South Africa’s constrained airlines are set to see ticket price hikes ahead of holidaymakers planning trips for the festive season.
Aviation analyst Des Latham told ENCA that the collapse of the rand, combined with the drop-off of domestic airlines South African Airways (SAA) and Comair and increased demand for air travel, will push ticket prices much higher than usual during the coming peak travel period.
Latham said South African travellers should book well in advance and plan ahead to avoid paying nearly double for ticket prices.
He said, for example, if you were to look at prices in March for a return flight from Johannesburg to Cape Town, it was R2,400; currently, it is around R6,000. It may take up to two years until prices stabilise, he noted.
He added that this is, in part, the nature of supply and demand during busy travel seasons; however, the current situation at airports across the country has exacerbated the usual uptick in prices.
Concern over price gauging stretches back to March this year when the Competition Commission cautioned airlines against price gouging after the grounding of domestic British Airways and Khulula umbrella company Comair.
There is also a propensity for airlines to hike prices around this time of year, said Latham. However, in light of the heightened cost of living and the South African middle class facing economic headwinds this year, the extent to which airlines can stretch prices has lessened.
“As the volume goes up, the prices go up, naturally, but unlike in the 70s or 80s when airlines could print money – the current economy does not allow that,” said Latham. He added that South Africa is not alone in facing airline constraints and heightened ticket prices, the international community, including the US and AUS, are facing similar issues.
The analyst provided the following tips for people seeking to travel in light of heightened costs:
- Plan quicker and ahead of time. “You can not drop everything and fly to Cape Town.”
- Booking in October is cutting it fine, but the earlier, the better.
- Look at alternative days to fly. Busy routes, such as between Joburg and Cape Town, can have good deals on off-peak days.

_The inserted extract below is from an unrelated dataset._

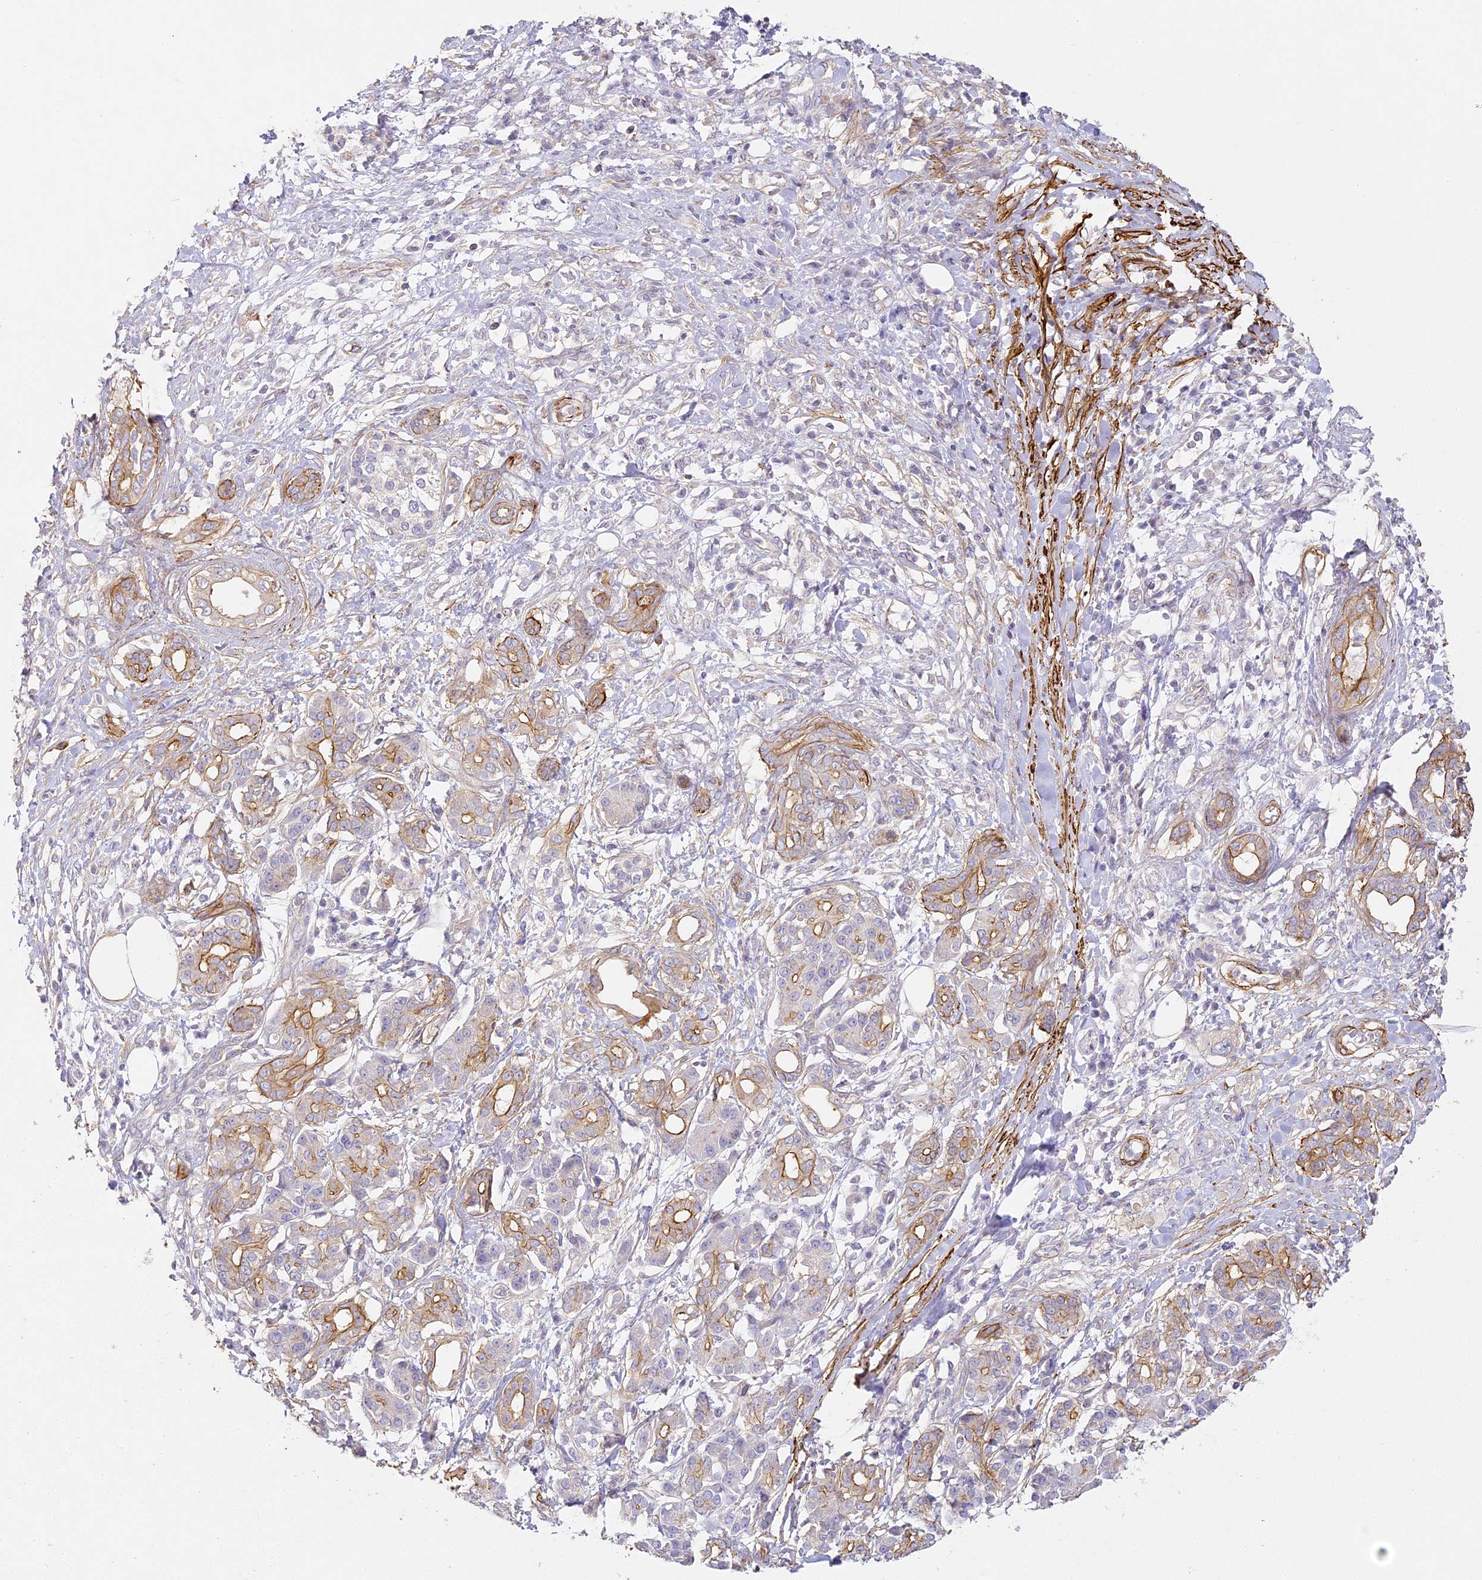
{"staining": {"intensity": "moderate", "quantity": "25%-75%", "location": "cytoplasmic/membranous"}, "tissue": "pancreatic cancer", "cell_type": "Tumor cells", "image_type": "cancer", "snomed": [{"axis": "morphology", "description": "Adenocarcinoma, NOS"}, {"axis": "topography", "description": "Pancreas"}], "caption": "Protein staining of pancreatic cancer tissue reveals moderate cytoplasmic/membranous positivity in about 25%-75% of tumor cells. (brown staining indicates protein expression, while blue staining denotes nuclei).", "gene": "MED28", "patient": {"sex": "female", "age": 56}}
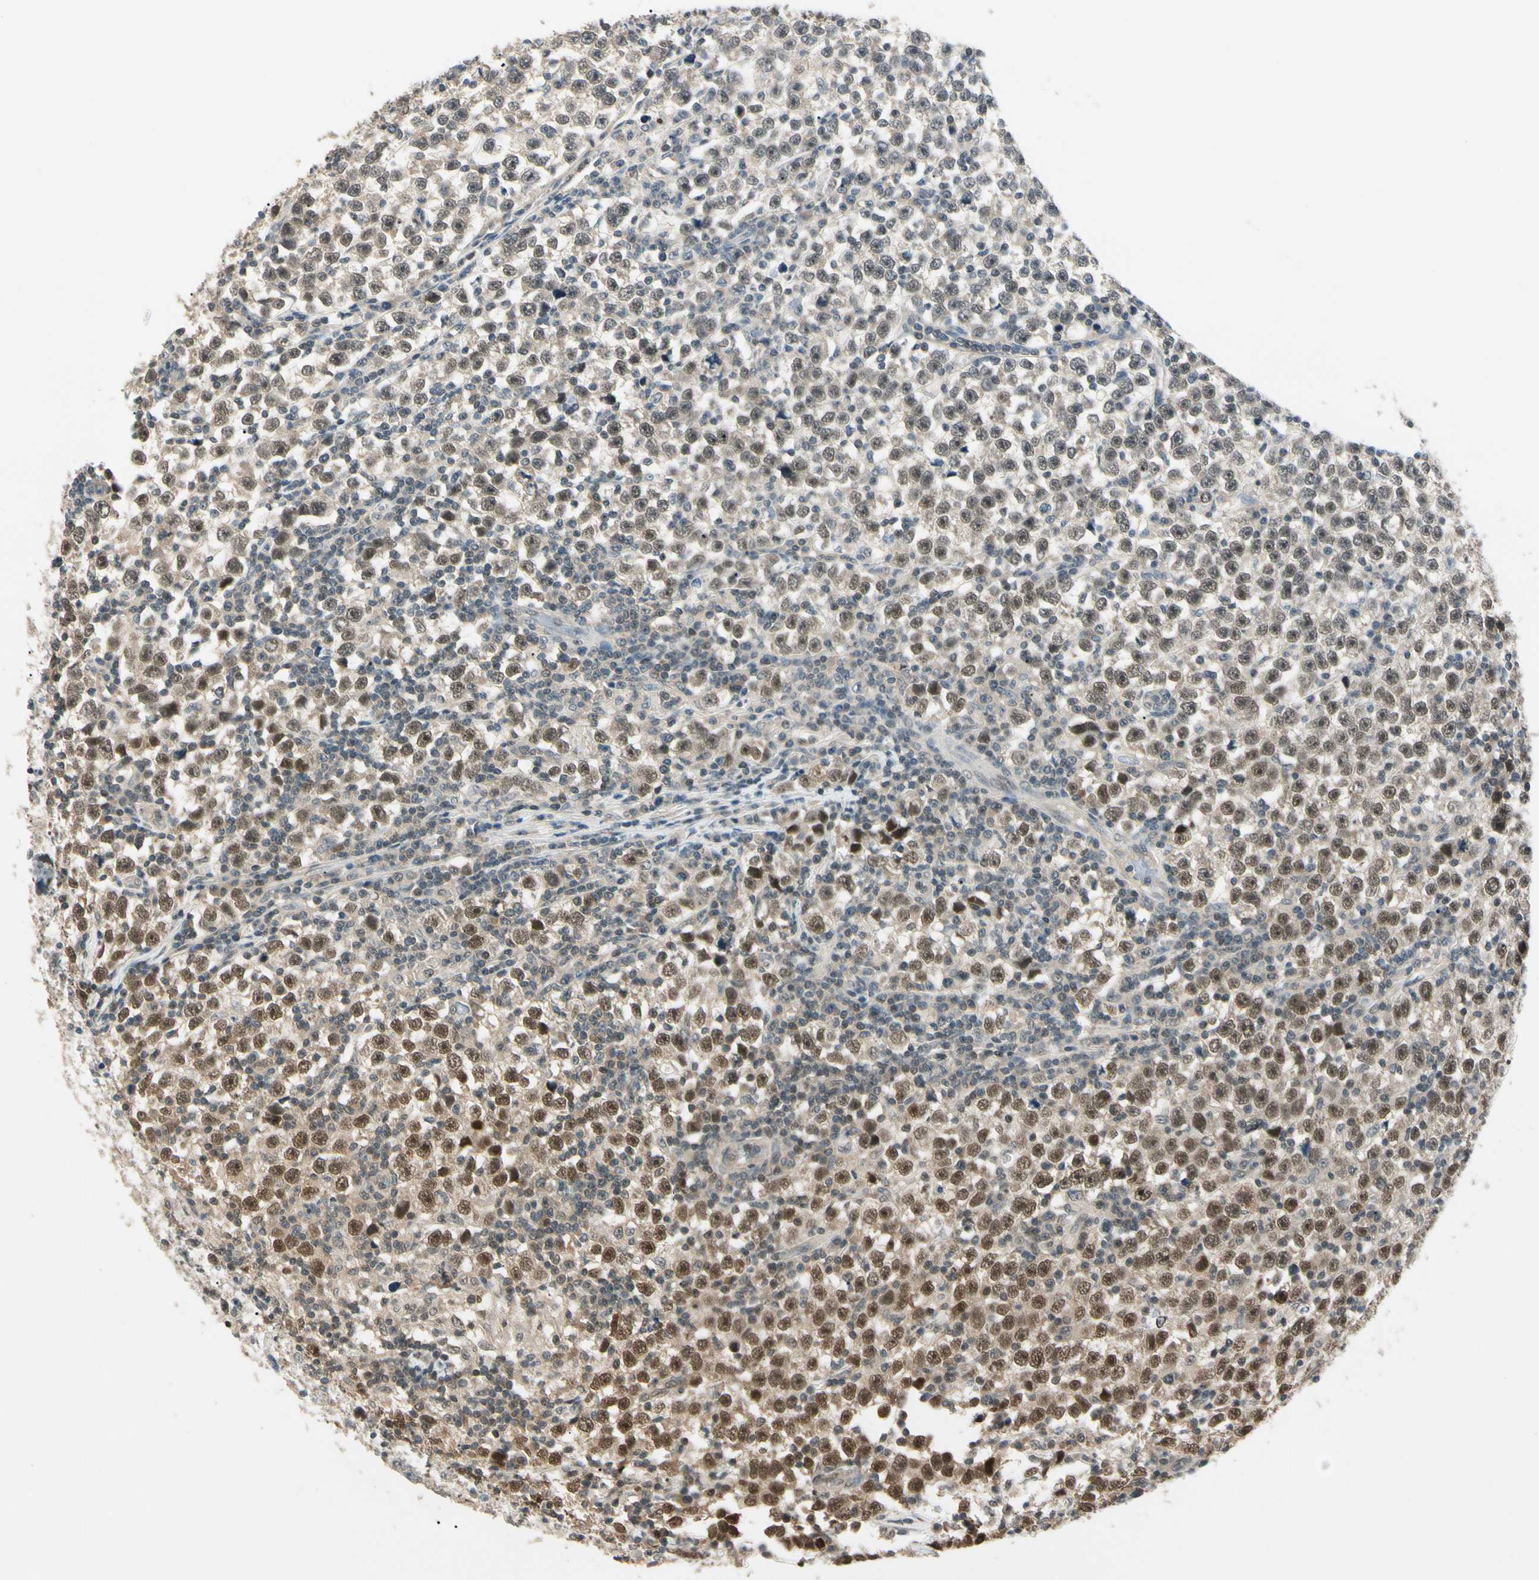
{"staining": {"intensity": "moderate", "quantity": ">75%", "location": "cytoplasmic/membranous,nuclear"}, "tissue": "testis cancer", "cell_type": "Tumor cells", "image_type": "cancer", "snomed": [{"axis": "morphology", "description": "Seminoma, NOS"}, {"axis": "topography", "description": "Testis"}], "caption": "Protein staining of testis cancer tissue reveals moderate cytoplasmic/membranous and nuclear positivity in approximately >75% of tumor cells.", "gene": "ZSCAN12", "patient": {"sex": "male", "age": 43}}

- See if you can change the holiday periods. Flying just before the 16th of December could inflict the highest costs.
- Look at alternative airlines that may operate smaller, more cost-effective planes.
Only four of the eight domestic airlines that served South Africa before Covid-19 are still in business: FlySafair, Lift, CemAir and Airlink.
Other airlines like SA Express, Kulula, British Airways and Mango have all been grounded or shut down, significantly reducing the amount of available space in the skies.
Operational costs for airlines have also hit record highs, with the price of jet fuel hitting record highs and the consistency of its supply remaining questionable.
There have been two instances of jet fuel shortages across South Africa, the latest being towards of September when the Airline Association of Southern Africa (AASA) warned of a lack of jet fuel at Cape Town International Airport.